Anna nodded. She knew such a thing was possible. Already she was becoming lighter, skeletal; her feet scarcely seemed to touch the ground. She had not been able to eat the little egg, the widow’s meal. This morning there was a dizzying lightness at her center, a space under her heart.

“I have always thought,” she said, “that before there is forgiveness there must be restitution.”

Kit took the pan from the heat. She poured the milk carefully into the cup. “So what do you want him to do?”

“It’s not just him. You see, Kit, I’ve never forgiven anybody. I’ve had no practice. I don’t know how to do it.”

She put her hand to her mouth, as if the secret might spill out. (Are you sick? Kit said. No, no, she said.) All summer she had felt the drag of it, dragging itself toward the light. But perhaps there are no words for it; it can express itself only through symbols, through shadows. And life has always been like this: something more than it appears. In safety, there is danger. In tears, the awful slicing comic edge. In moments of kindness and laughter, the murderer’s fist at the door.

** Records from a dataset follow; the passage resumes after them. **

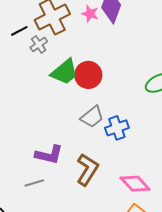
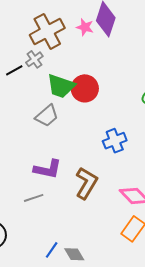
black line: (19, 31) -> (14, 70), moved
green trapezoid: (64, 72) -> (61, 86), turned 60
gray trapezoid: (92, 117) -> (47, 116), moved

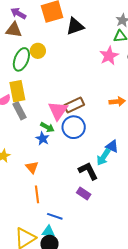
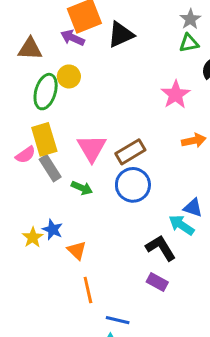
purple arrow: (18, 13) -> (73, 38), moved
pink star: (109, 56) -> (176, 95), moved
pink triangle: (58, 111) -> (92, 148), moved
green arrow: (47, 127) -> (82, 188), moved
blue star: (43, 139) -> (53, 230), moved
cyan arrow: (103, 157) -> (181, 225), turned 96

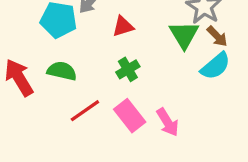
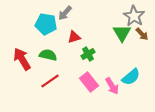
red triangle: (123, 26) -> (74, 37), moved
cyan semicircle: (215, 66) -> (131, 77), moved
red line: (85, 111) -> (50, 81), moved

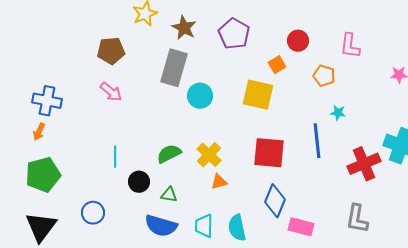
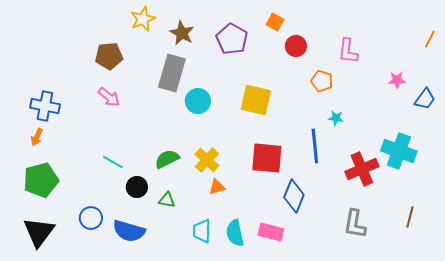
orange square: (277, 65) -> (275, 22), moved, turned -30
cyan line: (115, 157) -> (113, 162), turned -60
blue diamond: (275, 201) -> (294, 196), moved
blue semicircle: (161, 226) -> (129, 231), moved
pink rectangle: (301, 227) -> (271, 232), moved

And year after year, Anna thought, I have occupied this room. I have sat at this table making shopping lists and writing letters, reading my daily paper, some faculty below consciousness alert for signs of disintegration: the sighing of the pipes and dripping of gutters, the malfunctioning squeak of ancient domestic machines, the boiler’s cough and the squeak of old floorboards. Coal dust and mouse droppings and vegetable peelings, gas bills and school reports, bitter wrong, and bitter duty correctly performed. Year after year I have sat in the house, windows sealed against the cold, waiting for someone. Who will not come home: who will never come home now.

Ralph went back to the Red House to collect his belongings. He would stay with Emma, he supposed. Anna said she did not want the house, but of course when she had thought about it she would want it, and it would be his responsibility to support her and the children. When he thought of the possible consequences of their separation—of rent for him and rates for her, of the severing of bank accounts and the relative poverty in which they would both live—his mind sheered off and went in some other direction, toward the contemplation of his moral insufficiency. That was easier for him; he was used to abstractions. Perhaps most people are, he thought. We indulge in guilt, shame—but faced with the practical effects of these emotions, we call in a solicitor. No wonder lawyers are never out of work.

He went up to their bedroom and packed some clothes. Anna had said she did not want sordid to-ing and fro- ing—that was the expression she had used—but of course it is impossible to crush a life into two suitcases. He tried, and then gave up, and sat on the edge of their bed, his face in his hands.

He hoped Anna would come in. She would not, of course. What would she see? Nothing to lift her spirits. You wreck your family once … years pass … you wreck it twice. He had evolved very nicely, he thought: along the only possible route.

Perhaps I should leave my clothes, and take my papers, I will need to clear out my desk … He was conscious of Anna, moving elsewhere in the house. Wherever he was, she wasn’t; they skirted and avoided each other.

In his office, he sat down in his wooden swivel chair. He looked at his photograph, the picture taken on the stoep at Flower Street. He folded the frame, laid it face down. That would be the last thing Anna would want; he should never have taken it out, it had only made the children ask questions. Sightless, his mother and father stared down at him: sepia eyes. How his father’s face had coarsened, with age; the flesh swelling, the features seeming to shrink. Would he be like that? It was possible, of course, that when the picture was taken his father was no older than he was now. And surely, he thought, I’m going his way: two inches on the waist, the reading glasses, those shirts that are too small around the collar, and get put to the back of the wardrobe. I am in no shape for a new life, he thought. But, anyway. It seems I have to have one.

Will Anna just watch me go, he wondered. Or is she waiting for me to make some gesture, some sign—but how would I know what it was? She had said she meant him to go, and he must allow her to mean what she said, he must allow her that.